Consider Texas greats such as Kevin Durant and T.J. Ford never won a conference tournament. Third-seeded Texas (19-7) became the first team from the state of Texas to win the Big 12 Tournament. It also became the first team from the old Big Eight not to win it.
Oklahoma State (20-8) played for the third consecutive day after playing six top-10 teams in the previous 19 days. being three straight top-10 ranked teams. After trailing by 10 halftime the Cowboys cut it to two at 52-50. But in a game that was called extremely close, Texas at one point made 15 straight free throws shooting 36 for the game.
"I can't imagine another team in the country that had a tougher stretch than we did the last three weeks," Cowboys coach Mike Boynton said. "I'm excited to see what we can do when we get a little rest."
Texas had more than enough rest. Who knows what would have happened if the Horns had to play the Jayhawks in the semis? Taking nothing away from the Horns, they took a blow Friday that Oklahoma State couldn't.
Smart took the opportunity, asking for a practice that would resemble a game. The energy carried over to Saturday.

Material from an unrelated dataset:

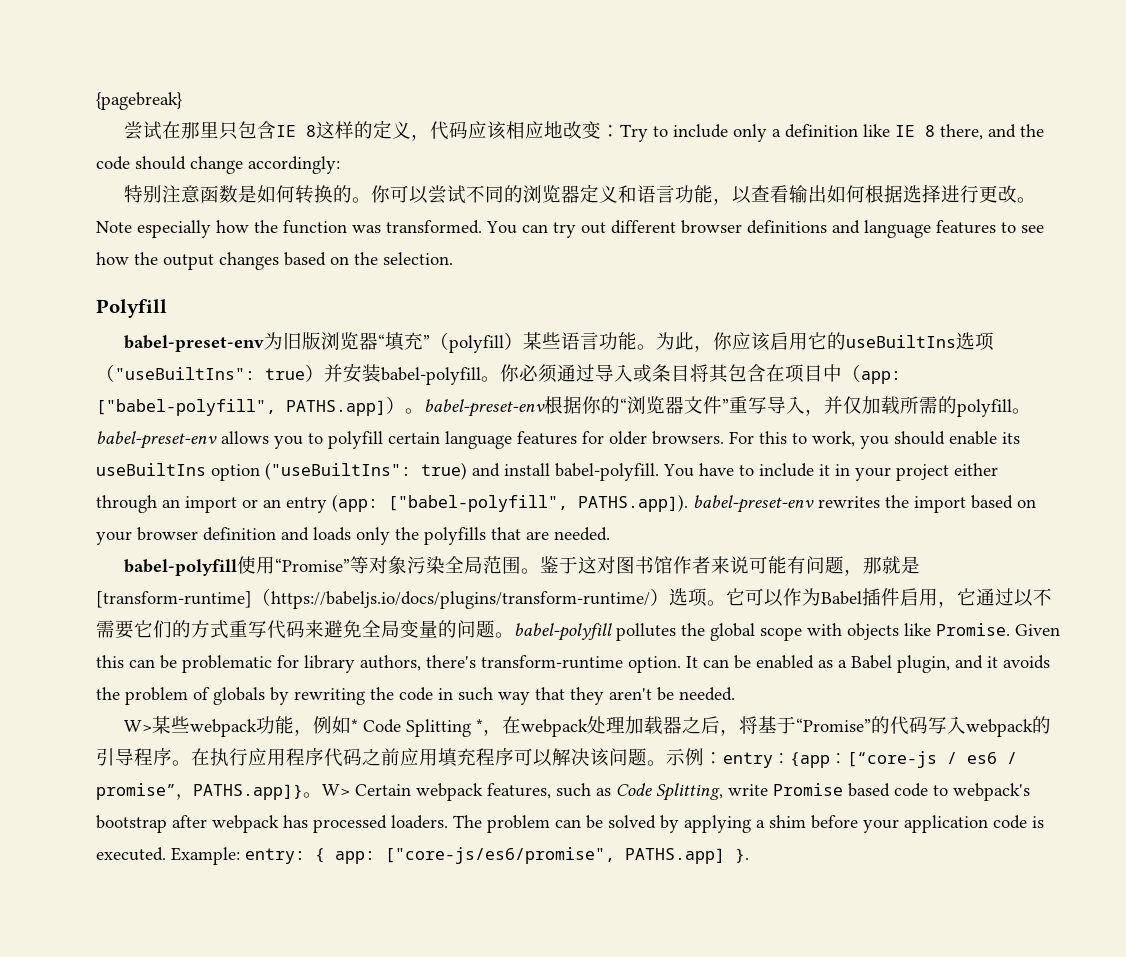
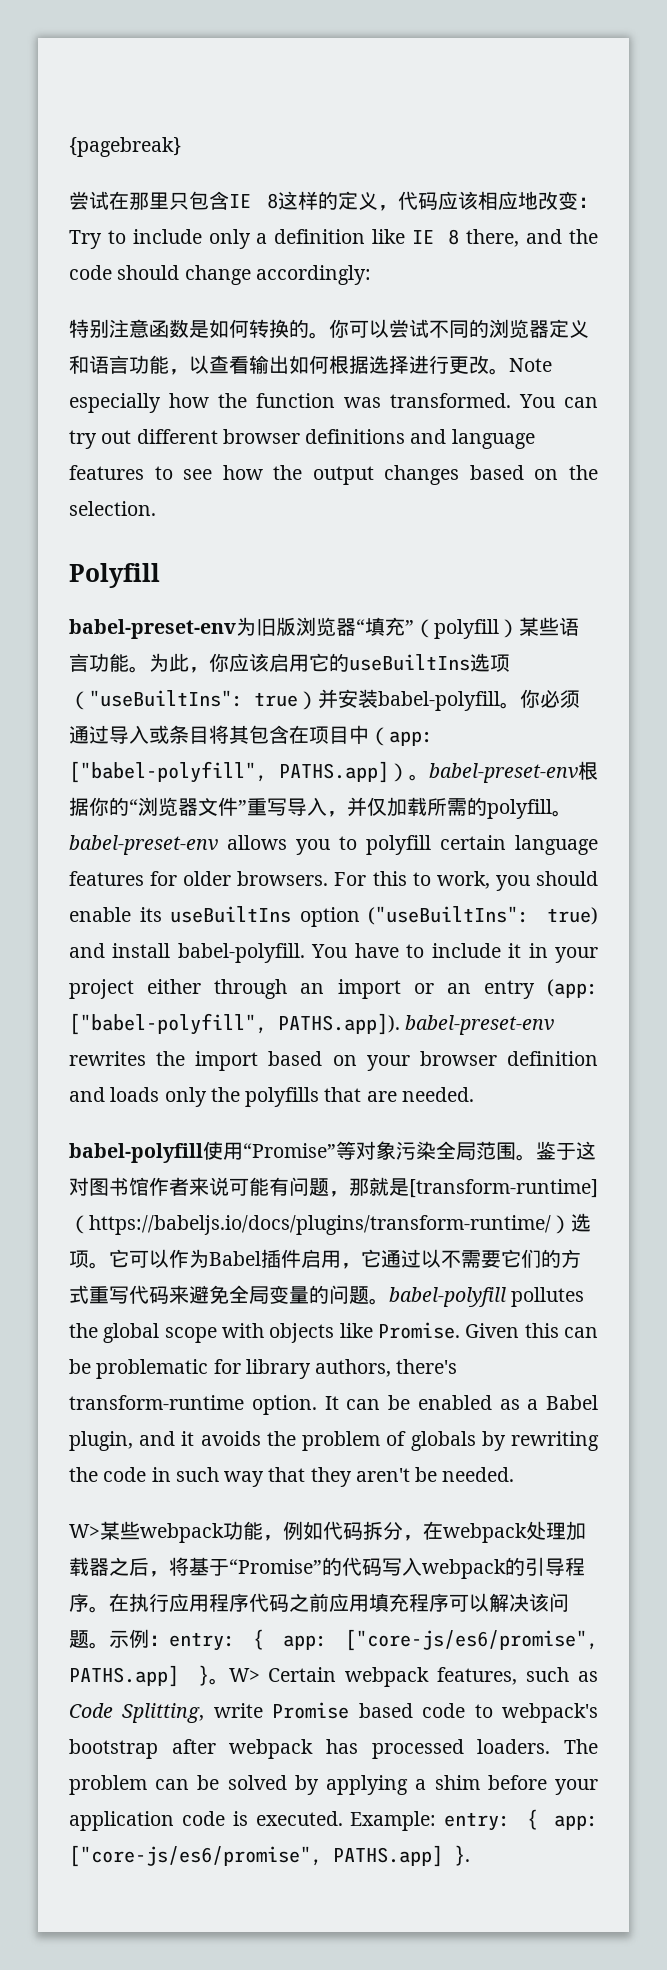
[350,719,483,737] * Code Splitting * -> [323,1521,403,1540] 代码拆分
[723,751,1017,768] [96,783,303,800] entry：{app：[“core-js / es6 / promise”，PATHS.app]} -> [169,1629,598,1651] [69,1665,209,1687] entry: { app: ["core-js/es6/promise", PATHS.app] }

Now the question becomes how far the Horns or any team from the Big 12 can proceed in the Big Dance. Seven teams from the conference are likely to make it to Indy. Regular-season champion Baylor was dealt its second loss by the Cowboys on Friday in what still stands as one of the biggest upsets of the season. Bob Huggins and his Mountaineers will get up in your business. Oklahoma has beaten several top 10 teams. Texas Tech lost the last national championship game played back in 2019.
But Texas has the most momentum and along with the best huggy, feely story.
"I don't know about underdog," Texas forward Brock Cunningham said. "I just know we're confident in our ability."
For those of you who forgot the ultimate underdog story, in 2011, Smart's VCU finished fourth in the Colonial Athletic Conference, lost in the conference championship game then went through the First Four to reel off five wins in a row to get to the Final Four.
Before taking the Texas job, four years later Smart had led VCU to five consecutive NCAA Tournaments. This season marks his third Big Dance in five seasons. (Texas won the NIT in 2019. The NCAA Tournament was cancelled in 2020.)
That is arguably a picture of underachievement at a school with the best of everything. But wading through the Big 12 will test any program. There was a hint this Texas team was special on Jan. 2 when the Horns won at Allen Fieldhouse 84-59. That was the worst home loss of Bill Self's career at Kansas and tied the worst loss for the Jayhawks at Allen.
"Someone asked me, 'What do you say to them [who criticized you]?" Smart said. "One of the most impressive men I meant was Augie Garrido."
Texas' legendary baseball coach died in 2018.
"He once said in a similar situation, 'This is a gift to them,' Smart said. "That's kind of how I feel. This is a gift to everyone."
Now the underHorns, er, underdogs are looking forward to a march through March.